LA PAROLA

Rete

Che ingiustizie della storia! La ruota è diventata una conquista epocale, una svolta nella civiltà umana; la rete invece non ha posto nel libro delle invenzioni del mondo. Eppure non si contano le circostanze, gli usi e le opportunità nei quali una corda intrecciata a maglie, è stata indispensabile per il progresso e perfino per il regresso dell’umanità. San Pietro la usava per pescare nel lago di Tiberiade, a Roma era uno strumento nel circo e nelle infinite battaglie delle corti. Scale, recinti, agganci nel duro lavoro in porti e fabbriche, colini in cucina, borsette economiche per trasporti domestici, protezioni notturne per ricercate acconciature maschili e femminili, trappole per ogni tipo di caccia, moderne interconnessioni informatiche hanno avuto la forma della rete. Un tomo non basterebbe a descrivere le vicende che hanno attraversato nei secoli questo semplice intreccio costruito via via con i materiali più vari. Nei dizionari troverete di tutto e di più. Ma unica e sola è ormai la definizione che accoglierete chiedendo in giro il significato del termine rete. Quelle maglie quadrate hanno oggi il destino di essere associate a una prodezza di Cristiano Ronaldo, a una spettacolare girata mancina di Leo Messi, alla carambola che modifica i destini di un incontro di calcio dall’esito scontato. Rete ormai è solo il fine ultimo di ogni azione, l’esultanza di uno stadio, l’urlo in tv, le bandiere al vento e qualche volta perfino i caroselli delle auto per le strade.

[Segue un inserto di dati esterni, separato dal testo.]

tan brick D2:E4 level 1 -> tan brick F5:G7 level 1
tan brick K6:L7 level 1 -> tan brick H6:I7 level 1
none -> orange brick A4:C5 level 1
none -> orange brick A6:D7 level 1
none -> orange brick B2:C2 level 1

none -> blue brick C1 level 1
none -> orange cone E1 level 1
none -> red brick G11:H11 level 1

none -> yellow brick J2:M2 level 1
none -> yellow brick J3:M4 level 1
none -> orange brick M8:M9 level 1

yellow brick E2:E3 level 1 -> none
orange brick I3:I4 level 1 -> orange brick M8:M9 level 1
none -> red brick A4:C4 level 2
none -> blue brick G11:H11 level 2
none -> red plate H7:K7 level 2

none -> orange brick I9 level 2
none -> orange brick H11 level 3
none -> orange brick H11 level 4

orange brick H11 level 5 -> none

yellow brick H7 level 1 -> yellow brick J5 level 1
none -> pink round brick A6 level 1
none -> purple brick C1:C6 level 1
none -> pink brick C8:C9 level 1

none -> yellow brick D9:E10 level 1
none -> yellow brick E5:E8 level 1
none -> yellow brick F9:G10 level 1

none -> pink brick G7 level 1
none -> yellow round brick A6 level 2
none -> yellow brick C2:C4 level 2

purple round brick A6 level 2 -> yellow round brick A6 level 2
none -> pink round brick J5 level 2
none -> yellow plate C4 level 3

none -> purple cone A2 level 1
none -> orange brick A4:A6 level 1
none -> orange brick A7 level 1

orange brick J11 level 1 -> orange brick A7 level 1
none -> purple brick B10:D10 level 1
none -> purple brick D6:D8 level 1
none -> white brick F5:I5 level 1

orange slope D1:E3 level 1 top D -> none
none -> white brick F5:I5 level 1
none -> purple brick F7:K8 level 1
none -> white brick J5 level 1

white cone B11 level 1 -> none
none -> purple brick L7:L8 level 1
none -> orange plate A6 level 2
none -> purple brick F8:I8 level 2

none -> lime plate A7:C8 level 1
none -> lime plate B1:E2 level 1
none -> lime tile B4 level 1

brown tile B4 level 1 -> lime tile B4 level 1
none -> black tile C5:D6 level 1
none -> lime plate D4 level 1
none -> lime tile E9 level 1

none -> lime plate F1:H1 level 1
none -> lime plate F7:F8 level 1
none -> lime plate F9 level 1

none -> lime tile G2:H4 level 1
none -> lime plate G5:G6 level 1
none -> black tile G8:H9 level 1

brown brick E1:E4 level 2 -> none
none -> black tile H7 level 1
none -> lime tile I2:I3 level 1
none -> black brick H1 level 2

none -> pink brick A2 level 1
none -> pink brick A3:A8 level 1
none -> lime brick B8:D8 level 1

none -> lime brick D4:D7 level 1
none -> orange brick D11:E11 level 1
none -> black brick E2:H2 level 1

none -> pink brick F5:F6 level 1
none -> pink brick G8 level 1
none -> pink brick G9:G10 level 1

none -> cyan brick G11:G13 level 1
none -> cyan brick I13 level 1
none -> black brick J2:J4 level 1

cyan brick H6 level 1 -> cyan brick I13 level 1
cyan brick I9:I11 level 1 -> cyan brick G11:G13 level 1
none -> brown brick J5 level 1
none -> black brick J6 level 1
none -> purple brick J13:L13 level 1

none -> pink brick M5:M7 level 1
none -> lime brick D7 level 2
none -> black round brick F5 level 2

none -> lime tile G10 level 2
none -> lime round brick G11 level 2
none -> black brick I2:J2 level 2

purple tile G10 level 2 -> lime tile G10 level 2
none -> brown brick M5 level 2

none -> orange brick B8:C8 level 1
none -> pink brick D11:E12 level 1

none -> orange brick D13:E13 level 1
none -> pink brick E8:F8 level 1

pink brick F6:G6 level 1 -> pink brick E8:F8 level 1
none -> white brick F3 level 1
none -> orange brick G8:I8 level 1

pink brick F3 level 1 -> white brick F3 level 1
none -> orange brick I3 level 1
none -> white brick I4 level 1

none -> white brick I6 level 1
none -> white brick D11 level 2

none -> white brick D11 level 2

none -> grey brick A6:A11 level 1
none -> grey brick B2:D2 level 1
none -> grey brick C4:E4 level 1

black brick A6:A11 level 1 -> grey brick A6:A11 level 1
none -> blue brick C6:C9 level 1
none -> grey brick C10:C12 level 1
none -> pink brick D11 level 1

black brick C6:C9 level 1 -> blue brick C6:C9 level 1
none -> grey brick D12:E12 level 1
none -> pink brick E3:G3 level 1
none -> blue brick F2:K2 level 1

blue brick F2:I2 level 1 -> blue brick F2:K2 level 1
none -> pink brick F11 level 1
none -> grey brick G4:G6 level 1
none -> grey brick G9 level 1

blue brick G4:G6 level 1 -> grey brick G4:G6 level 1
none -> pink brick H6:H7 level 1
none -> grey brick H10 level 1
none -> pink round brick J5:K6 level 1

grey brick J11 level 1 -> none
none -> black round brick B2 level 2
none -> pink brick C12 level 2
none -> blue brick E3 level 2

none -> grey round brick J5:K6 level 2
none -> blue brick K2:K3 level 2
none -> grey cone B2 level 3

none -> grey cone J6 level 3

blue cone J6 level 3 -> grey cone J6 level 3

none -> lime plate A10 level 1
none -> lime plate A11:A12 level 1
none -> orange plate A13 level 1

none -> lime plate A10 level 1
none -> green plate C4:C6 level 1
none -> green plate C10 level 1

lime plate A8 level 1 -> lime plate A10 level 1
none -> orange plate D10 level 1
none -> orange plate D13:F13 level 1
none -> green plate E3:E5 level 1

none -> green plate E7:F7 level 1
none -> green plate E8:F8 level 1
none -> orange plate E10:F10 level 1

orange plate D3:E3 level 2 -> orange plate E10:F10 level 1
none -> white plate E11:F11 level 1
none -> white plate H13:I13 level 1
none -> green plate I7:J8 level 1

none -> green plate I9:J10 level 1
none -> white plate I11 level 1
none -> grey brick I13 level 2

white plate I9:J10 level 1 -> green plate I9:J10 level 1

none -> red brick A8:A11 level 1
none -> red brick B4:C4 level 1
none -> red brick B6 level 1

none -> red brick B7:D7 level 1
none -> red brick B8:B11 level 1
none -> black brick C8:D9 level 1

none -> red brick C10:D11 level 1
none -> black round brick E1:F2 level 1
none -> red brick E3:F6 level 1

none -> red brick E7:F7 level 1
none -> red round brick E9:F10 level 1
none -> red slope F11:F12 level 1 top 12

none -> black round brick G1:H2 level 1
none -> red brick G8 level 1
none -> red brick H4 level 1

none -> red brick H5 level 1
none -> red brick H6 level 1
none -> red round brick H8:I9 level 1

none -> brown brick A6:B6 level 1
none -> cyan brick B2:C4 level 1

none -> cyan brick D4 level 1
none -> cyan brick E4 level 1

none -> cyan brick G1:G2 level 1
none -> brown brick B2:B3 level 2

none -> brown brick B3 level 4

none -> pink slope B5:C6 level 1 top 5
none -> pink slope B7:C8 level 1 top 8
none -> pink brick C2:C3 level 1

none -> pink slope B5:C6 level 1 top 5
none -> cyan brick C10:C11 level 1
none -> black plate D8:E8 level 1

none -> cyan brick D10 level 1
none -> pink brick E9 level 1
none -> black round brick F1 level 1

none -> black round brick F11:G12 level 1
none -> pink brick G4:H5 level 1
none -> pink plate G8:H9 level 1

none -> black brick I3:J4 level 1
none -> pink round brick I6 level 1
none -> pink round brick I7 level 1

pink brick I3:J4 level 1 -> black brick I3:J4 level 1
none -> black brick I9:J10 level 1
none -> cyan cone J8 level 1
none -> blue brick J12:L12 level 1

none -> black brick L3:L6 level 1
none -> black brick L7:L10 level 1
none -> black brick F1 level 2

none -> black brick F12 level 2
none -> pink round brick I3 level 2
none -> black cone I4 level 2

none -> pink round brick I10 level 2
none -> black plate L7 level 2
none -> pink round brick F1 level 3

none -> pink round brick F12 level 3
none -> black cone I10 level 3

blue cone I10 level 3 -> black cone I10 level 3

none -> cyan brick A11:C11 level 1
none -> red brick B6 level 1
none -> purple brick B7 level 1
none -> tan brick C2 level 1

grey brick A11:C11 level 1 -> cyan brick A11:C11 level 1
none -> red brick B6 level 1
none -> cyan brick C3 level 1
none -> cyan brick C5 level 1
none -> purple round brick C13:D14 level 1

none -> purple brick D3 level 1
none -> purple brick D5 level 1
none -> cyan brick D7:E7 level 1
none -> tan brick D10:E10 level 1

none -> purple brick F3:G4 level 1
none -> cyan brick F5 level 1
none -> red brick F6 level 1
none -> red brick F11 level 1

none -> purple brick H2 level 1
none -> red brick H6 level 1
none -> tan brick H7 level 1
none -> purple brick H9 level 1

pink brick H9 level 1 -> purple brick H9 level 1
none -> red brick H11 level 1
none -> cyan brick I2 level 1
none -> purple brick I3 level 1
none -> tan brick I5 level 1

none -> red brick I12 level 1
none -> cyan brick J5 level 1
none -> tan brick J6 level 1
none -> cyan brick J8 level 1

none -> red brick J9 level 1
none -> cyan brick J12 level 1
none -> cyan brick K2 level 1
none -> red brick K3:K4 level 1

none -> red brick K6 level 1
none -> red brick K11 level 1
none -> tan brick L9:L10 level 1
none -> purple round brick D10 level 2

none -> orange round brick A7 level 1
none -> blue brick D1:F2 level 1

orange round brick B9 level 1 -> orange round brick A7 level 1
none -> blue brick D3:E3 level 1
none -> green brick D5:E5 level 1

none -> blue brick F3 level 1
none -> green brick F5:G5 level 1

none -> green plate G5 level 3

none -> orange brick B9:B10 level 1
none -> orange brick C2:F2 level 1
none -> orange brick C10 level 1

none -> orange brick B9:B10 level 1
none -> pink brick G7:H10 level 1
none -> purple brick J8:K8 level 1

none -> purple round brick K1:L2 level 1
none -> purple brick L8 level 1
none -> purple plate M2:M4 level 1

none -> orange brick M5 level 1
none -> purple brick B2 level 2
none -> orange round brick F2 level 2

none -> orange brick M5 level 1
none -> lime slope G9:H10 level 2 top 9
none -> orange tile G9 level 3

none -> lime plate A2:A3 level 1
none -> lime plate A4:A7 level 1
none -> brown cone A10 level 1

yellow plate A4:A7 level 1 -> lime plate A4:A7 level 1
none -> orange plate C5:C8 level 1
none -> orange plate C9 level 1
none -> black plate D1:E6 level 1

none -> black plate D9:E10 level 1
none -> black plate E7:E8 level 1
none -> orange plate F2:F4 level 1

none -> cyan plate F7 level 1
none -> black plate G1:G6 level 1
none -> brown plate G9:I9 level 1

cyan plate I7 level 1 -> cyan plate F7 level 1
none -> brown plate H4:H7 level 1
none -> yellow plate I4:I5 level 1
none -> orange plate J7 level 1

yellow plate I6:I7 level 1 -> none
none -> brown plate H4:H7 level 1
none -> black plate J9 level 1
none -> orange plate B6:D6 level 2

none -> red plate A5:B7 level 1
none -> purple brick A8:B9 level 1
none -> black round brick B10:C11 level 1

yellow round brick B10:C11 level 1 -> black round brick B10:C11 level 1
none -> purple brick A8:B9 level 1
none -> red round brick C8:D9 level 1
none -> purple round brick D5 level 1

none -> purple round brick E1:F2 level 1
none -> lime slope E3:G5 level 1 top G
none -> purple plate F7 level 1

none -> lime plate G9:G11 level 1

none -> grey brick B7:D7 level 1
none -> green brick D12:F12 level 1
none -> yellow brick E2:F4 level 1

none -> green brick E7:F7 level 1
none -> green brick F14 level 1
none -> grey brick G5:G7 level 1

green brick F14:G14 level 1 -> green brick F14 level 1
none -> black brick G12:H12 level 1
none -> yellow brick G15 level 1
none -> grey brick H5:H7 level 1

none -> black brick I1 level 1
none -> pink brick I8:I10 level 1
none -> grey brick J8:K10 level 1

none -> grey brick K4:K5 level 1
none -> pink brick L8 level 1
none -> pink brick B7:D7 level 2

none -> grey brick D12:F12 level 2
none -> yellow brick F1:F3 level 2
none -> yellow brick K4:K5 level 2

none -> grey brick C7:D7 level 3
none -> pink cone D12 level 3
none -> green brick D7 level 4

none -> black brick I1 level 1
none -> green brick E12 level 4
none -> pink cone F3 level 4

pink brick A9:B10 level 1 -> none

Incredibilmente, proprio tutto ciò che in origine, ovvero appena un secolo fa, era tutt’altro meno che una rete.

Il gioco del pallone, cioè il football, giunse da noi, soprattutto nei porti italiani, con i marinai di sua maestà britannica i quali avevano già il loro vocabolario per definire ogni episodio del nuovo trastullo: goal, corner, offside, penalty and so on.

Facile da praticare, aperto alle performance di ogni classe sociale, borghese e allo stesso tempo proletario, il football divenne ben presto una moda agonistica anche nel Bel Paese dove nacquero campi, campetti e stadi e dove i media furono costretti a dare spazio alla nuova pratica sportiva. Compreso l’Eiar che, divenuto nel ventennio l’ente radiofonico del regime, fu costretto a seguire i campionati del mondo del 1934 e del 1938 dove, tra l’altro, risultammo vincitori.

Nacquero così le radiocronache che furono affidate alla ineguagliabile voce e alla appassionata professionalità di un signore mezzo genovese e mezzo inglese, colto e distinto: Nicolò Carosio. Prima di consegnargli il microfono i vertici dell’emittente furono implacabili: mai una parola inglese durante le trasmissioni di pallone. Erano quelli i tempi in cui gli italiani furono costretti dal regime a usare il dentifricio Clorodonto e la carne Simmentallo. Le difficoltà per il raffinato Carosio non furono poche: c’era da inventare di sana pianta, un vocabolario che fosse immediato, facilmente accessibile, pronto all’uso e magari destinato a durare. Così il football divenne semplicemente “il gioco del calcio”, il corner fu calcio d’angolo, i giocatori diventarono portieri, terzini, mediani, ali e attaccanti, l’offside prese il nome di fuori gioco. E il goal? Carosio inizialmente usò il termine “meta” che già aveva cercato di sperimentare nel rugby dove peraltro si è conservato fino a oggi. Alla terza meta di un incontro di cartello (partita, non match, per l’amor di Dio e del Duce), il radiocronista avvertì però che la traduzione non reggeva. Per caso notò che un pallone sparato in porta gonfiava la rete e in quell’attimo montava il tripudio. Così ebbe una folgorazione e Il gol divenne “rete”. Solo e semplicemente “rete” con i successivi annessi e connessi “insaccare le palla in rete”, “una legnata che ha sfondato la rete”, “Quasi rete” per il pallone che stava per entrare, “salvare una rete” grazie alla stupenda parata del portiere e via dicendo.

La conseguenza inevitabile fu l’eclissi di ogni altro significato che il termine rete poteva rivendicare nel suo utile cammino di strumento di servizio. Ed oggi, in campo, in politica, nella vita quotidiana, per tutti, a cosa fatte, è semplicemente “rete e palla al centro”.